* [TASK TO COMPLETE] Count the lines below that hold the string "lettered". Give only that number.

* [SOURCE RECORDS]

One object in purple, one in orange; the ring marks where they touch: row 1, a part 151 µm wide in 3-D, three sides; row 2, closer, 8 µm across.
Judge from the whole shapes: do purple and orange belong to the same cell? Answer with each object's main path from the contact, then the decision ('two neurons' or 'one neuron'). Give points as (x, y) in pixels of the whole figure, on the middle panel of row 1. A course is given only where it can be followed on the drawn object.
* * *
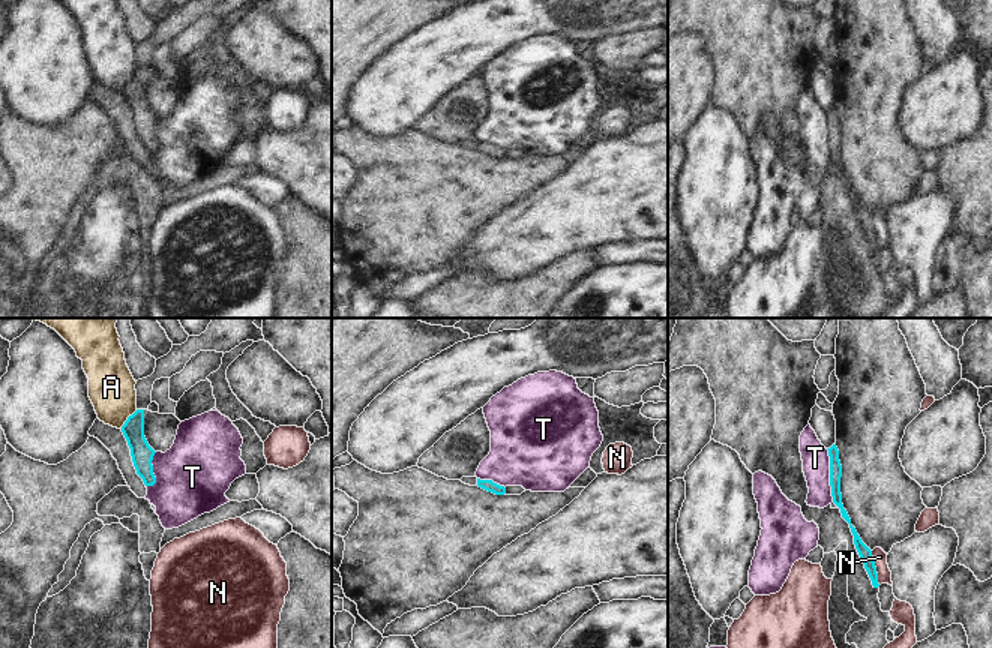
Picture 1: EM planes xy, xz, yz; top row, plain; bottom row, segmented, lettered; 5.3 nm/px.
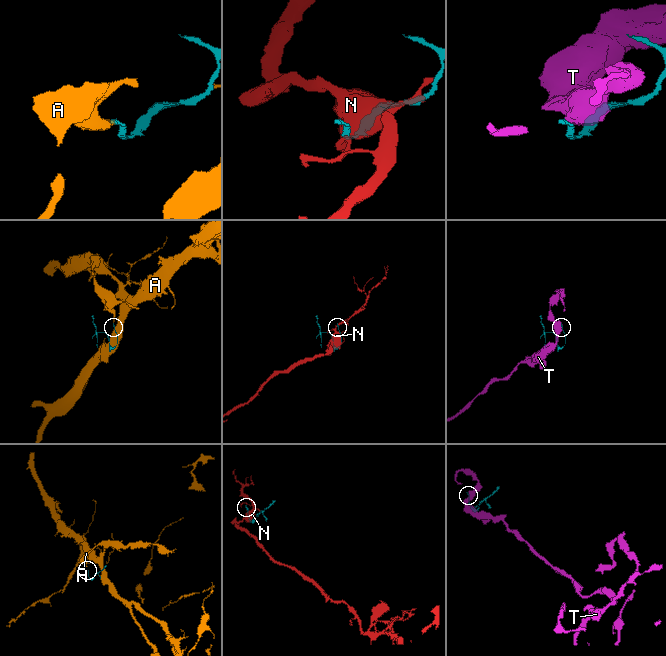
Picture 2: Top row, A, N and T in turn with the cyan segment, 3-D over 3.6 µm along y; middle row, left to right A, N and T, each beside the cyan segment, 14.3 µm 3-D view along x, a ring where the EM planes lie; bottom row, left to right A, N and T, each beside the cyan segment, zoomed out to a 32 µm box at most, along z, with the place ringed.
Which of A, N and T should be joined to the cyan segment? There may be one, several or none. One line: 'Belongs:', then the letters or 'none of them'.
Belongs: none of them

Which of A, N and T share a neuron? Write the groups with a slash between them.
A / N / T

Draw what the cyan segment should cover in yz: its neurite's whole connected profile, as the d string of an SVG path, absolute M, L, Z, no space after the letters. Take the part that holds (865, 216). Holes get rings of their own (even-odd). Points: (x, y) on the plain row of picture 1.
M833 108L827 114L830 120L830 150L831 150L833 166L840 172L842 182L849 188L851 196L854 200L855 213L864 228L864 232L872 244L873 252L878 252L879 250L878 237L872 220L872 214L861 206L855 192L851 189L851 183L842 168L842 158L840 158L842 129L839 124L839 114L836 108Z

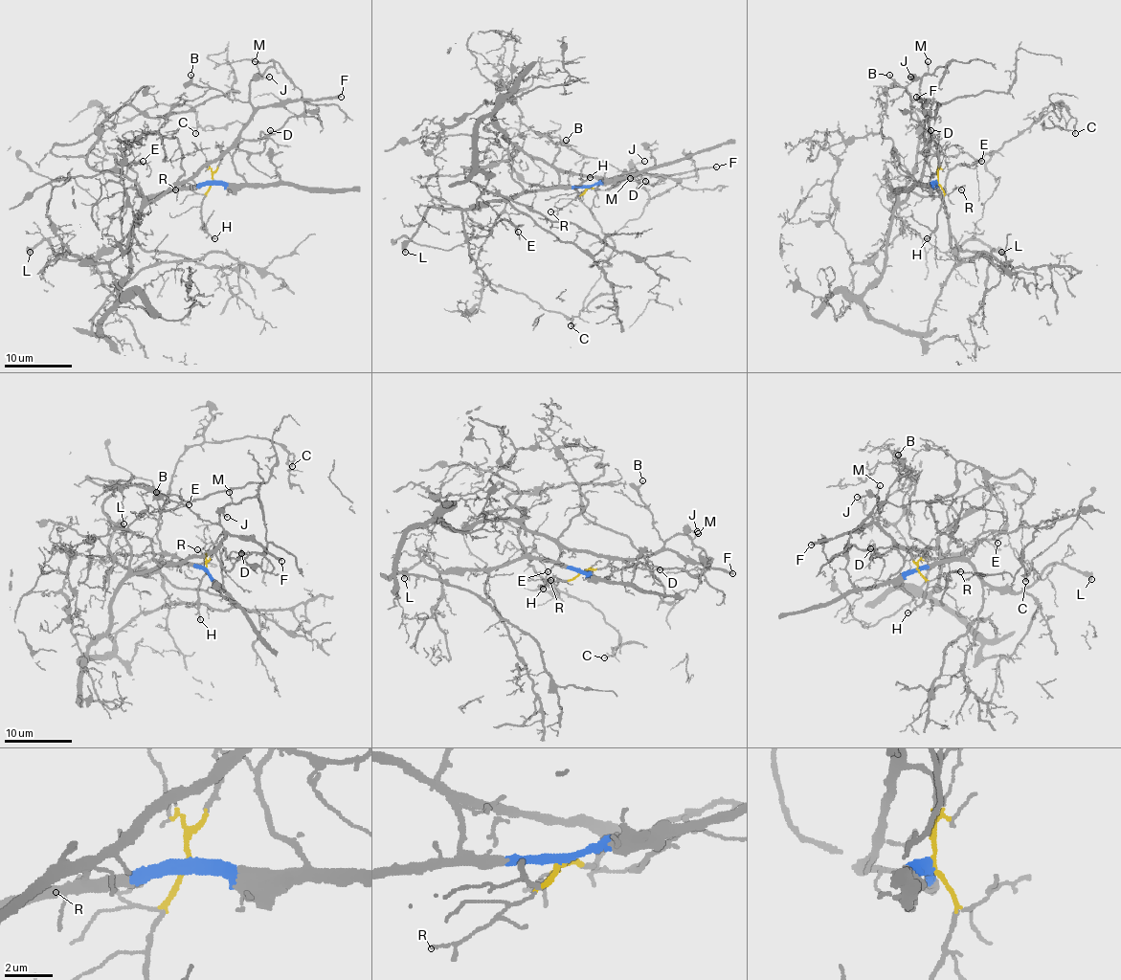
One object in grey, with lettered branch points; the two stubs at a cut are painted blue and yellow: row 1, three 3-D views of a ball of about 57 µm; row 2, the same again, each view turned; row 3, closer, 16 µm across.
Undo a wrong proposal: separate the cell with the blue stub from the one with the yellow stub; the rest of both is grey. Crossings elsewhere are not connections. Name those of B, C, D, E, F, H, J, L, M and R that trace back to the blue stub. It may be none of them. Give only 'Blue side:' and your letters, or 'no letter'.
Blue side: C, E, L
==
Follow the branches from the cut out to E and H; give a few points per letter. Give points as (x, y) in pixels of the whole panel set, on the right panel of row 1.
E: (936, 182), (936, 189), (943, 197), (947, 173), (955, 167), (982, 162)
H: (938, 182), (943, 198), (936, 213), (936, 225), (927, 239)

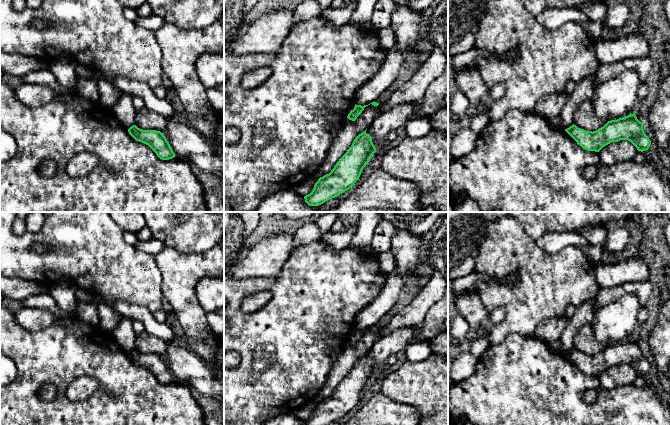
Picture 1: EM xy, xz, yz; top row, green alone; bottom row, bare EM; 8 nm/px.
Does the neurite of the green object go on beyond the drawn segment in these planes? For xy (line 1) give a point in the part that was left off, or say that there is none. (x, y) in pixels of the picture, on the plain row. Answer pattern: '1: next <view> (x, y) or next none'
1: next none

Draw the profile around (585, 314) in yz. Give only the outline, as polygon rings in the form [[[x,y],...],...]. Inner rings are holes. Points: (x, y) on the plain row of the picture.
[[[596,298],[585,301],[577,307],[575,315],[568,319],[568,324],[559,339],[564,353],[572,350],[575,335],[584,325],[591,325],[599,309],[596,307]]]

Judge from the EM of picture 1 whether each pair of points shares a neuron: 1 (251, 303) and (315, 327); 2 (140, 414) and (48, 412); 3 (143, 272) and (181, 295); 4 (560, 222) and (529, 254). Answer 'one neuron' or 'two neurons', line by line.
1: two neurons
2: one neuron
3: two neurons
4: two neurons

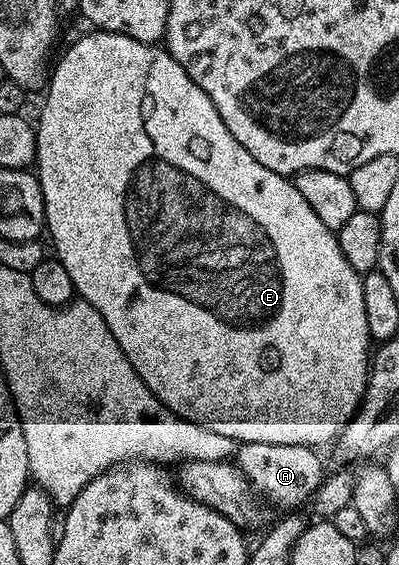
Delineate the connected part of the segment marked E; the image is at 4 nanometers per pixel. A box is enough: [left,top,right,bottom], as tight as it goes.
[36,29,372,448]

* [TASK RESULT] 2